Over-focusing on past incidents
Resilience requires foresight, not just post-mortems; ensure anticipation and learning are balanced.
Acceptance criteria
- Documented evidence of strengthened resilience potentials (e.g. new monitoring dashboards, updated contingency playbooks).
- Artefacts updated with recorded risks, responses, and lessons learned.
- Stakeholder alignment confirmed through successful drills, simulations, or peer reviews.
Tutorial
Scenario
A hospital emergency department faces an unexpected surge in patients after a regional accident.

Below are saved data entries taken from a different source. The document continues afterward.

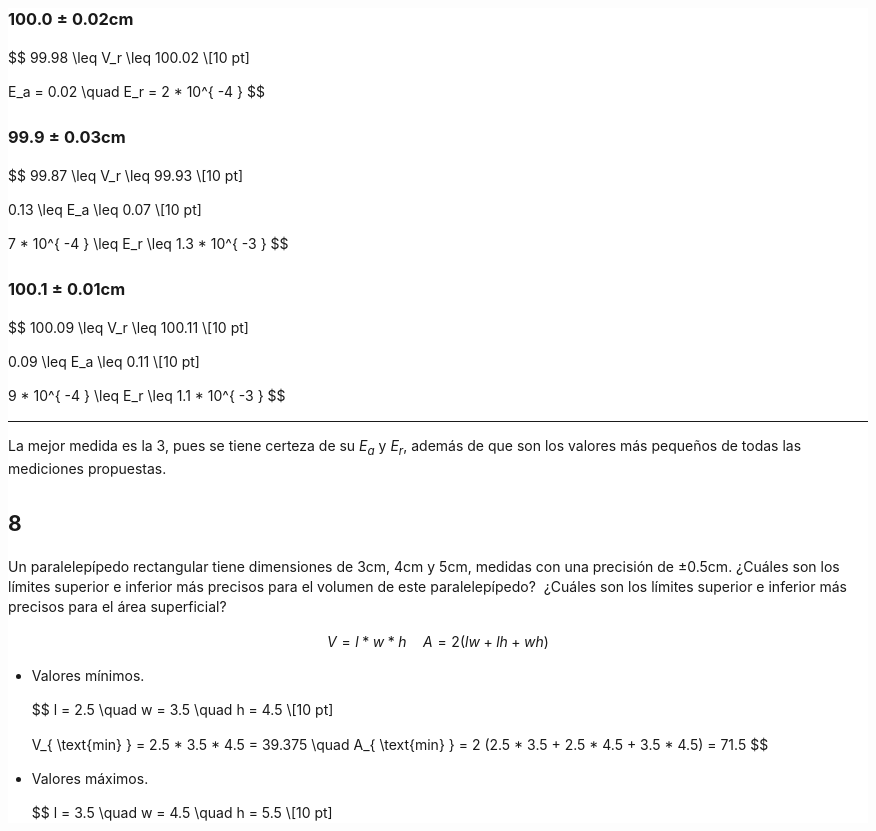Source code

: ### $100.0 \pm 0.02 \text{cm}$

$$
99.98 \leq V_r \leq 100.02 \\[10 pt]

E_a = 0.02 \quad E_r = 2 * 10^{ -4 }
$$

### $99.9 \pm 0.03 \text{cm}$

$$
99.87 \leq V_r \leq 99.93 \\[10 pt]

0.13 \leq E_a \leq 0.07 \\[10 pt]

7 * 10^{ -4 } \leq E_r \leq 1.3 * 10^{ -3 }
$$

### $100.1 \pm 0.01 \text{cm}$

$$
100.09 \leq V_r \leq 100.11 \\[10 pt]

0.09 \leq E_a \leq 0.11 \\[10 pt]

9 * 10^{ -4 } \leq E_r \leq 1.1 * 10^{ -3 }
$$

---

La mejor medida es la $3$, pues se tiene certeza de su $E_a$ y $E_r$, además de que son los valores más pequeños de todas las mediciones propuestas.

## 8

Un paralelepípedo rectangular tiene dimensiones de $3 \text{cm}$, $4 \text{cm}$ y $5 \text{cm}$, medidas con una precisión de $\pm 0.5 \text{cm}$. ¿Cuáles son los límites superior e inferior más precisos para el volumen de este paralelepípedo?  ¿Cuáles son los límites superior e inferior más precisos para el área superficial?

$$
V = l * w * h \quad A = 2 (l w + l h + w h)
$$

- Valores mínimos.

    $$
    l = 2.5 \quad w = 3.5 \quad h = 4.5 \\[10 pt]

    V_{ \text{min} } = 2.5 * 3.5 * 4.5 = 39.375 \quad A_{ \text{min} } = 2 (2.5 * 3.5 + 2.5 * 4.5 + 3.5 * 4.5) = 71.5
    $$

- Valores máximos.

    $$
    l = 3.5 \quad w = 4.5 \quad h = 5.5 \\[10 pt]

The team must maintain safety and throughput while resources are stretched and conditions are rapidly changing.
Walkthrough
Decision Point
Leadership must decide whether to divert patients to other hospitals or reconfigure internal workflows to cope with demand.
Input/Output
Input:
Real-time patient flow data, staff availability, treatment capacity, and ambulance arrival forecasts.
Output:
A decision to either activate diversion protocols or adapt on-site processes (e.g. triage redesign, reallocating staff).
Action
The hospital resilience team runs a rapid workshop using the four potentials:
- Anticipate
Estimate continued inflow from ambulance control data. - Monitor
Track vital resource indicators (beds, ventilators, staff fatigue). - Respond
Temporarily convert non-critical wards into triage spaces. - Learn
Capture immediate lessons during debrief to refine future surge protocols. - Artefact captured
An updated Surge Response Playbook in the hospital’s governance system.
Error handling
If resource strain exceeds safe limits despite adaptations, escalation triggers automatic patient diversion to partner facilities, with real-time communication back to emergency services.
Closure
After the surge subsides, the team conducts an after-action review, documenting what worked, where bottlenecks arose, and updating the resilience artefact.
Next action
Schedule a simulation drill to rehearse the updated playbook.
Result
- Before → After: Faster response under pressure, reduced patient risk, improved trust between staff and management.
- Artefact snapshot: “Surge Response Playbook v2.0” — stored in the hospital’s emergency preparedness library.
Variations
- If applied to IT operations, substitute patient inflow with service demand spikes (e.g. during cyberattack or major outage).
- If team size is smaller, use lightweight checklists and rapid stand-ups instead of full workshops.